Berkovits, Binyamin D., Wolgemuth, Debra J.
Developmental biology 2011 v.360 no.2 pp. 358-368
apoptosis, chromocenters, genetic background, heterochromatin, histones, homozygosity, mice, models, mutants, mutation, phenotype, spermatids, spermatozoa, spermiogenesis, testes
Mice homozygous for a mutation (Brdt∆ᴮᴰ¹/∆ᴮᴰ¹) lacking the first bromodomain of Brdt, a testis-specific member of the BET family of double-bromodomain containing proteins, are sterile and exhibit profound defects in chromatin remodeling during spermiogenesis. We have now observed that a prominent feature of the aberrant spermatid nuclei is a fragmented chromocenter, a structure comprised of peri-centromeric heterochromatin. There was a concomitant increase in the levels of heterochromatin protein 1 alpha (Hp1α), suggesting that the presence of multiple chromocenters was correlated with a spread of heterochromatin beyond the normal centromeric region.
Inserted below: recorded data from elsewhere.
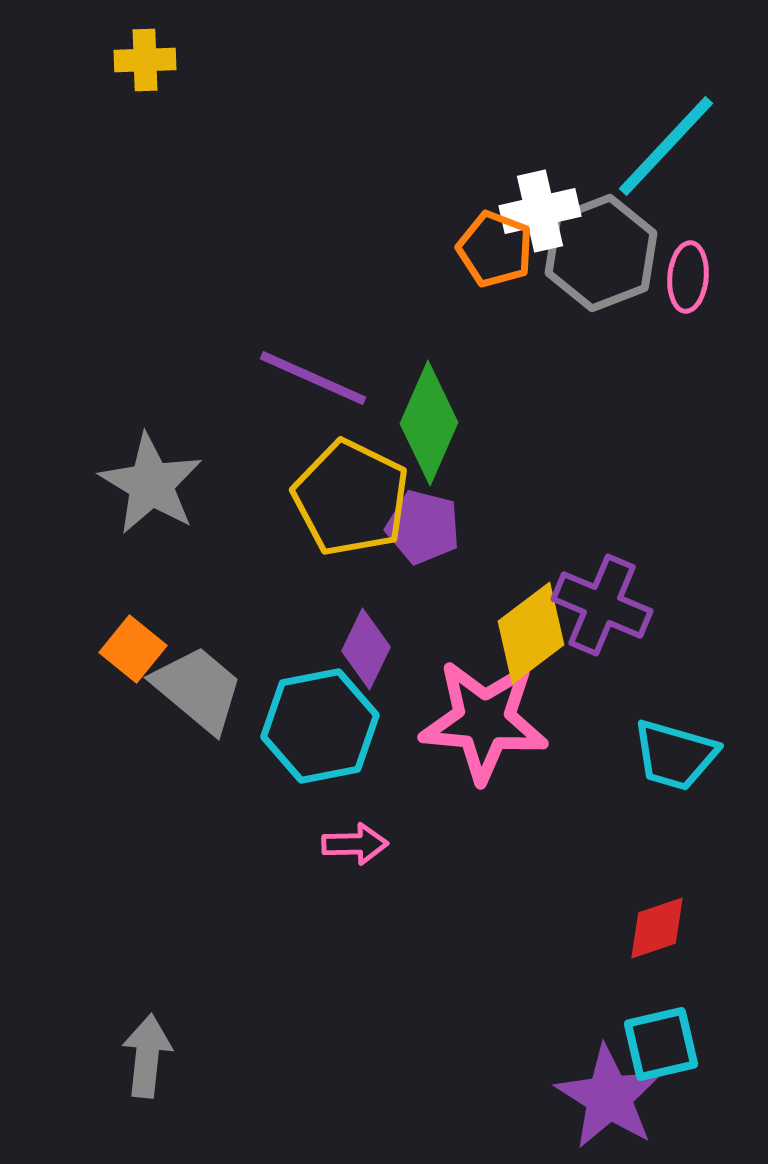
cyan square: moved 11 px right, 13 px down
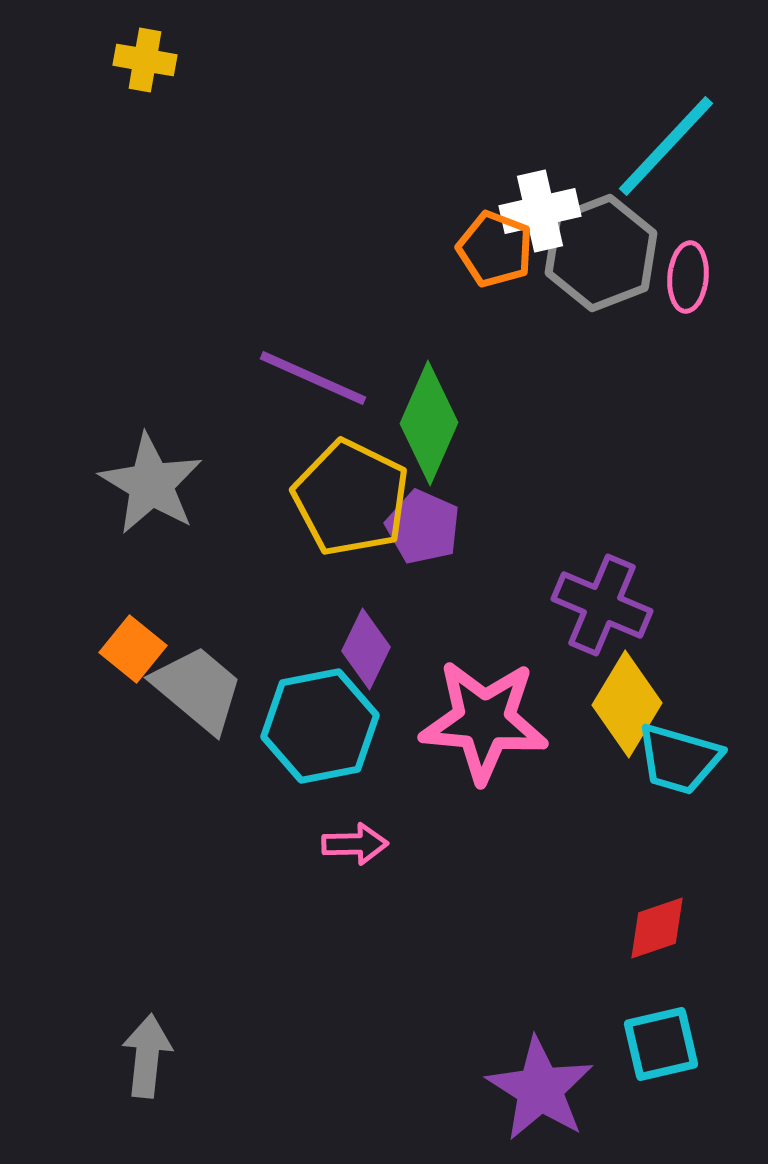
yellow cross: rotated 12 degrees clockwise
purple pentagon: rotated 10 degrees clockwise
yellow diamond: moved 96 px right, 71 px down; rotated 22 degrees counterclockwise
cyan trapezoid: moved 4 px right, 4 px down
purple star: moved 69 px left, 8 px up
Brdt protein was normally present throughout the nucleus but was excluded from the chromocenter. A more densely staining region of Brdt protein appeared to separate sirtuin 1 (Sirt1) protein from contact with the chromocenter. Although still nuclear, this unique localization of Brdt protein was lost in Brdt∆ᴮᴰ¹/∆ᴮᴰ¹ mutant spermatids and Brdt and Sirt1 overlapped around the chromocenters. There was also ectopic localization of the H1 histone family, member N, testis-specific (H1fnt) protein in Brdt∆ᴮᴰ¹/∆ᴮᴰ¹ round spermatids, which may be linked to the previously reported loss of polarized localization of peri-nuclear heterochromatin foci. The extent of chromocenter fragmentation was more severe and penetrant in mutant testes on a pure 129Sv/Ev as compared to a pure C57Bl/6 background. Indeed, all aspects of the mutant phenotype were more severe on the 129Sv/Ev background. Contrary to previous studies in genetic models where fragmented chromocenters were observed in spermatids, the Brdt∆ᴮᴰ¹/∆ᴮᴰ¹ mutant spermatids do not undergo apoptosis (on either background). These observations suggest that the first bromodomain of Brdt is critical in the formation and/or maintenance of an intact chromocenter and implicate this structure in proper remodeling of the chromatin architecture of the sperm head.